Takashi Kimura (木村 敬, Kimura Takashi) is a Japanese politician. He currently serves as the governor of Kumamoto Prefecture since 2024. He previously served as the vice governor of Kumamoto from 2020 to 2024.

==Biography==
Kimura was born on May 21, 1974 in Tokyo. He was born without his left hand after being entangled by his umbilical cord in the womb. As a child, he admired baseball pitcher Jim Abbott because he was also missing a hand (his right). In 1987, he entered a private boys' school where he studied middle and high school. He entered the University of Tokyo, Faculty of Law in 1994. He met Ikuo Kabashima, then professor at the University of Tokyo, when he was in his third year. In 1999, he joined the Ministry of Home Affairs and was assigned to Okayama Prefecture, this is where he also met his wife whom he married three years later. In 2004, he was assigned to Tottori Prefecture, where he used manga to develop the community, citing that he was inspired by manga artist Shigeru Mizuki.

He worked in various ministries, such as being the director of the Public Enterprise Division of the Ministry of Internal Affairs and Communications in 2016, as well as providing support for the victims of the 2016 Kumamoto earthquake. He became the vice governor of Kumamoto on October 9, 2020 until resigning on January 8, 2024. The next day, he retired from the Ministry of Internal Affairs and Communications, and announced he would be running for governor of Kumamoto Prefecture in the 2024 gubernatorial election. He was endorsed by the Liberal Democratic Party (LDP).

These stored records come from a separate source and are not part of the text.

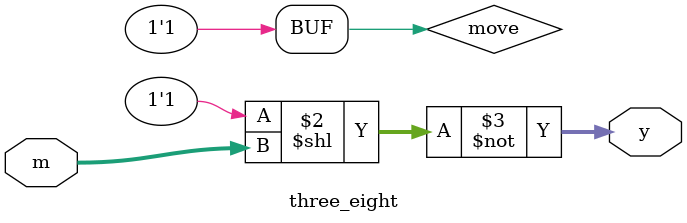
<source format=v>
`timescale 1ns / 1ps
module three_eight(m, y
    );
	 input wire[2:0] m;
	 output reg[7:0] y;
	 reg move;
	 always @(*)
		begin
			move = 1;
			y = ~(move << m);
		end
endmodule

</source>
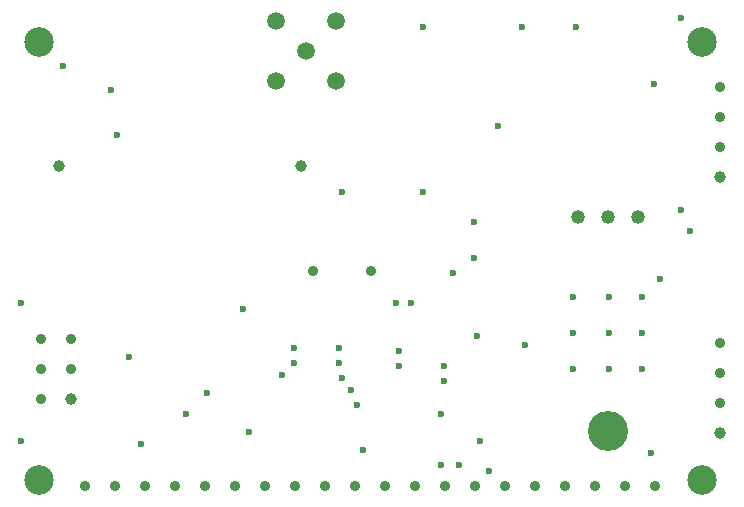
<source format=gbr>
G04 Generated by Ultiboard 13.0 *
%FSLAX24Y24*%
%MOIN*%

%ADD11C,0.0236*%
%ADD12C,0.0350*%
%ADD13C,0.0392*%
%ADD14C,0.0595*%
%ADD15C,0.0394*%
%ADD16C,0.0984*%
%ADD17C,0.0467*%
%ADD18C,0.1339*%


G04 ColorRGB 000000 for the following layer *
%LNDrill-Copper Top-Copper Bottom*%
%LPD*%
G54D11*
X13800Y7100D03*
X13400Y5000D03*
X13400Y5500D03*
X14900Y5000D03*
X4400Y5300D03*
X16400Y1500D03*
X9900Y5100D03*
X9900Y5600D03*
X4000Y12700D03*
X3800Y14200D03*
X14800Y3400D03*
X14900Y4500D03*
X9500Y4700D03*
X16700Y13000D03*
X19300Y16300D03*
X22100Y7900D03*
X21900Y14400D03*
X22800Y10200D03*
X11800Y4200D03*
X11400Y5600D03*
X11400Y5100D03*
X11500Y4600D03*
X7000Y4100D03*
X12000Y3700D03*
X13300Y7100D03*
X15200Y8100D03*
X16100Y2500D03*
X14800Y1700D03*
X15400Y1700D03*
X12200Y2200D03*
X21800Y2100D03*
X14200Y16300D03*
X17500Y16300D03*
X14200Y10800D03*
X23100Y9500D03*
X20400Y6100D03*
X17600Y5700D03*
X16000Y6000D03*
X15900Y9800D03*
X15900Y8600D03*
X8400Y2800D03*
X4800Y2400D03*
X6300Y3400D03*
X800Y7100D03*
X800Y2500D03*
X11500Y10800D03*
X2200Y15000D03*
X8200Y6900D03*
X20400Y4900D03*
X19200Y7300D03*
X21500Y7300D03*
X20400Y7300D03*
X19200Y6100D03*
X21500Y6100D03*
X21500Y4900D03*
X19200Y4900D03*
X22800Y16600D03*
G54D12*
X10941Y984D03*
X13941Y984D03*
X14941Y984D03*
X20941Y984D03*
X21941Y984D03*
X17941Y984D03*
X19941Y984D03*
X18941Y984D03*
X15941Y984D03*
X16941Y984D03*
X12941Y984D03*
X11941Y984D03*
X9941Y984D03*
X8941Y984D03*
X4941Y984D03*
X6941Y984D03*
X7941Y984D03*
X5941Y984D03*
X3941Y984D03*
X2941Y984D03*
X12450Y8150D03*
X10533Y8150D03*
X24100Y13300D03*
X24100Y12300D03*
X24100Y14300D03*
X2450Y4900D03*
X1450Y3900D03*
X2450Y5900D03*
X1450Y4900D03*
X1450Y5900D03*
X24100Y4750D03*
X24100Y3750D03*
X24100Y5750D03*
G54D13*
X24100Y11300D03*
X2450Y3900D03*
X24100Y2750D03*
G54D14*
X10300Y15500D03*
X9300Y16500D03*
X11300Y16500D03*
X9300Y14500D03*
X11300Y14500D03*
G54D15*
X2065Y11650D03*
X10135Y11650D03*
G54D16*
X1378Y1181D03*
X23504Y1181D03*
X23504Y15787D03*
X1378Y15787D03*
G54D17*
X20360Y9968D03*
X19360Y9968D03*
X21360Y9968D03*
G54D18*
X20360Y2818D03*

M02*

</source>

He won the election, beating Kumamoto City mayor Masashi Koyama.

On May 1, 2024, it was revealed that he donated potted moth orchids to various acquaintances and medical facilities in Kumamoto City right after winning the election in March, which is illegal under the Public Offices Election Act. He defended himself stating that he was only depositing them, and he would retrieve them after moving into the governor's residence, adding that he felt bad throwing them away because his house is too small for them. He said on a press conference on May 10 that the recipients had "agreed to give them all back" and that two of the plants were already returned to him.